Relationship managers?

I couldn't figure out what they meant. Maybe this is a new term for "private banker", I mused, and clicked on the link provided.
The Hebrew page with the additional information said nothing about relationship managers; it says
לפרטים נוספים יש לפנות לסניפים, למרכזי עסקים או למוקד הייעודי בטלפון כך-וכך
i.e., for further details contact the branches, the business centers or the call center.
So I proceeded to the bank's unimpressive English language site, where the mystery was solved. The hapless translator must have gone to that page, where he/she came upon the following:
"Through our Customer Relationship Managers, our private banking clients benefit from yadda yadda yadda"

I'm quite sure the translator copied the phrase verbatim. Someone must have goofed at the proofreading stage, if there was one, which I doubt.
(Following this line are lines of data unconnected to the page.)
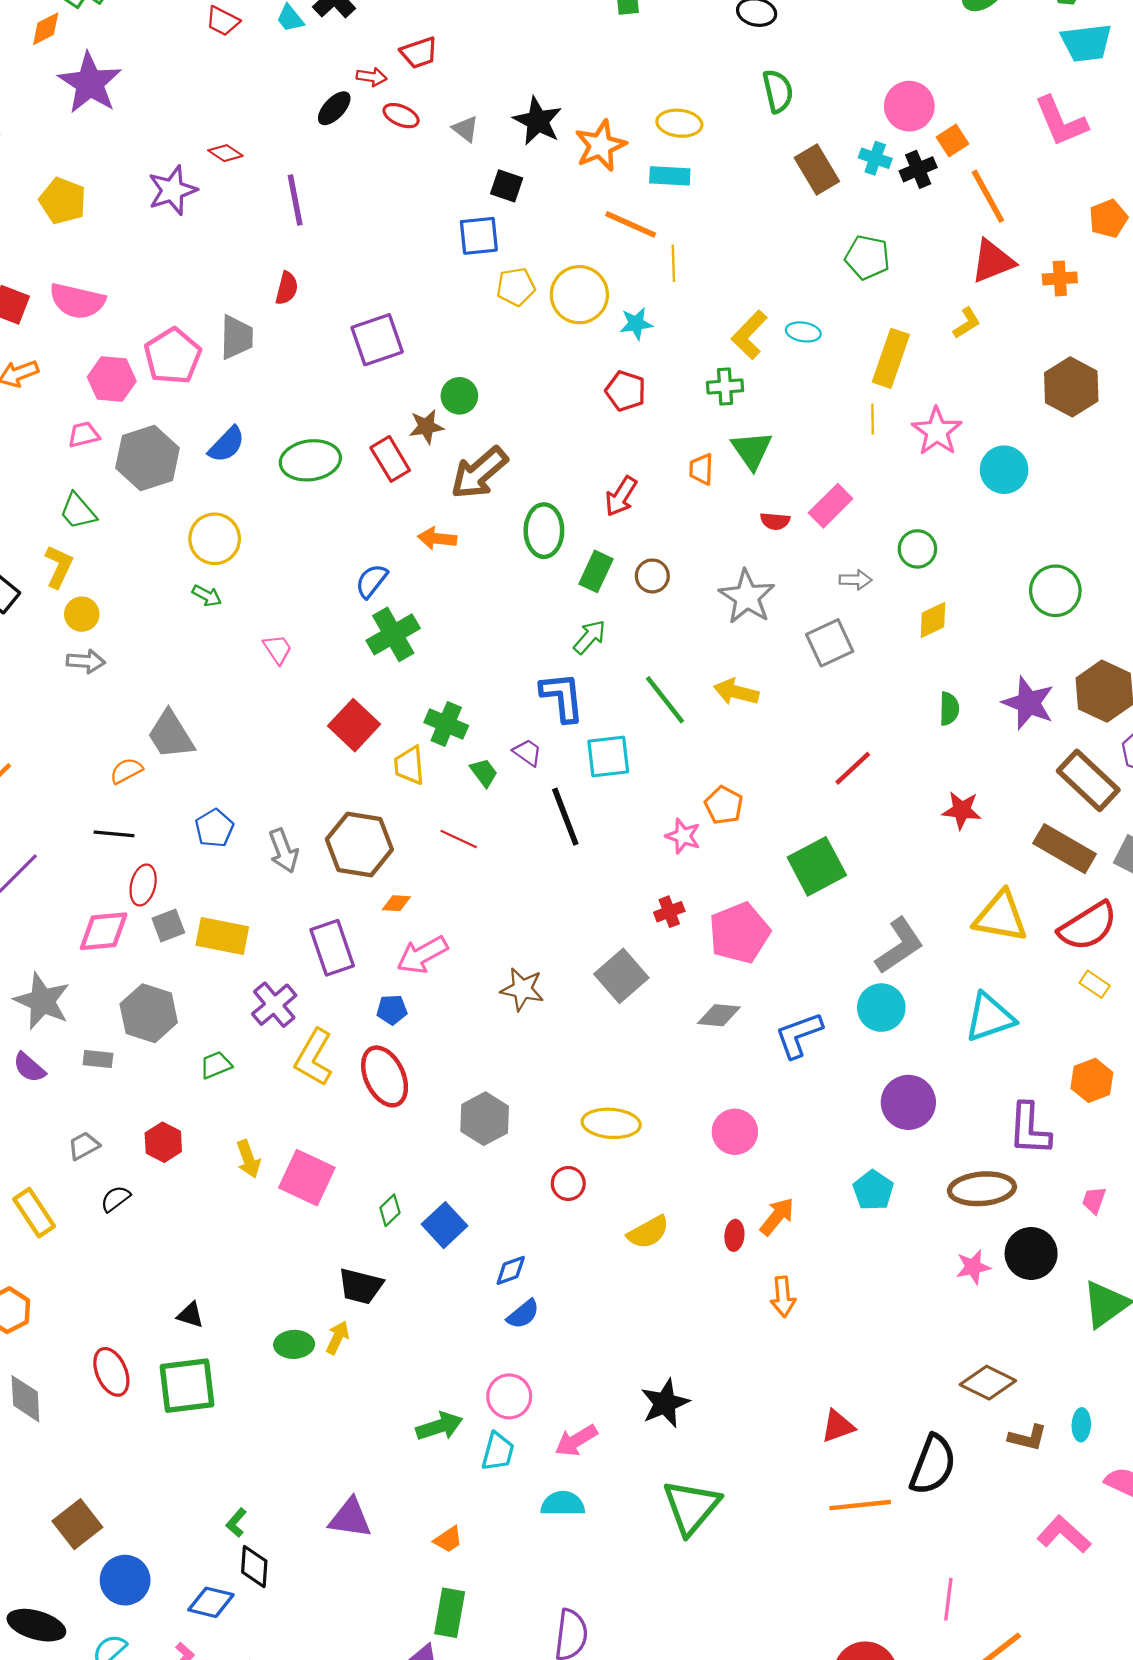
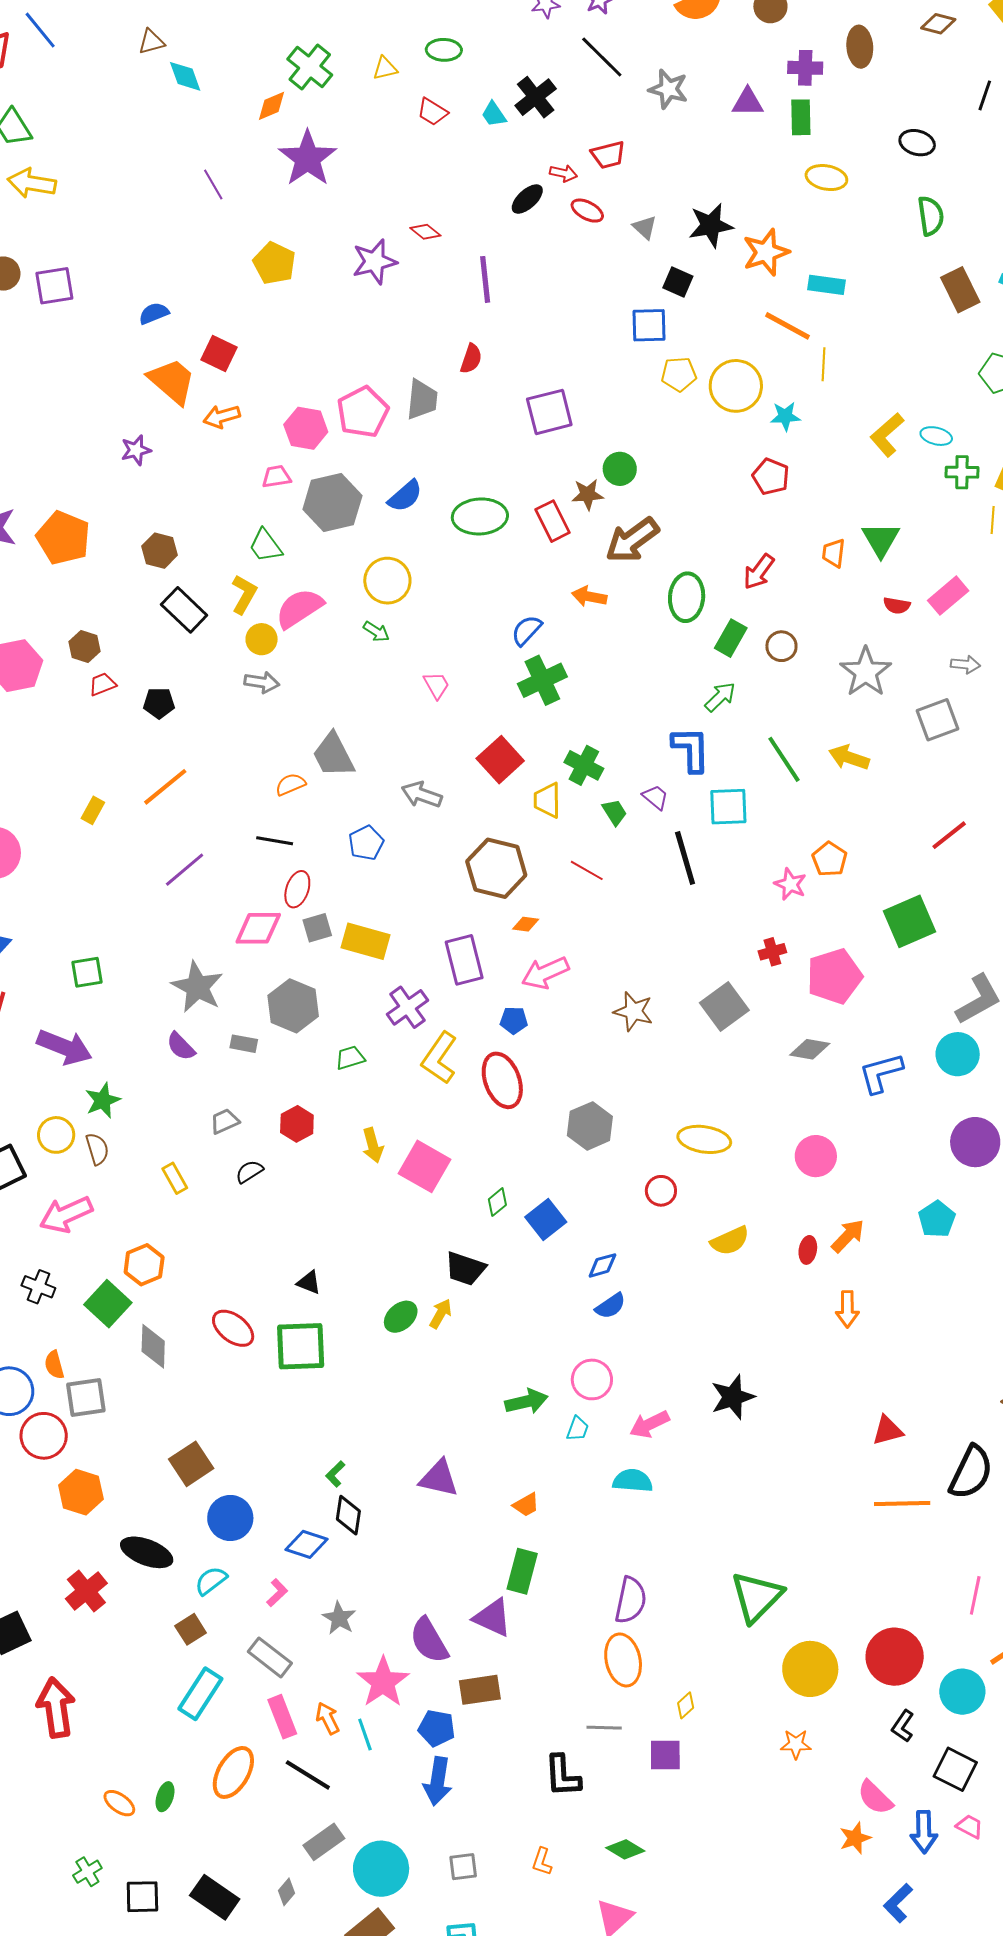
black star: (538, 121) -> (711, 225), turned 30
yellow ellipse: (679, 123) -> (826, 178), moved
pink semicircle: (77, 301) -> (299, 608), moved, turned 129
green cross: (725, 386) -> (962, 472), moved
gray arrow: (284, 851) -> (422, 795), moved, turned 126
yellow rectangle: (34, 1213) -> (175, 1178), size x0.7
green ellipse: (294, 1344) -> (401, 1317), turned -44
red ellipse: (111, 1372) -> (233, 1328), turned -33
cyan trapezoid: (498, 1452) -> (578, 1429), size x0.7
green triangle: (691, 1507) -> (757, 1597), moved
Once again, I wonder: why would an institution like a bank invest big shekels in an ad, only to make a fool of itself in the English version thereof?

2 comments:

N K said...

One doesn't know whether to laugh or to cry....to scream or to tear one's hair out. What an embarrassment. I cringe at the thought of a tourist seeing that - and, unfortunately, similar. Have they no shame?!

Nina Rimon Davis said...

Many years ago, I worked for Bank HaPoalim's advertising and PR department, the section that dealt with advertising material in all languages other than Hebrew. Every ad was meticulously edited and proofread by me and my boss. If a single letter or punctuation mark was out of place, we were appalled and mortified. Nowadays, it seems that the bank just doesn't care.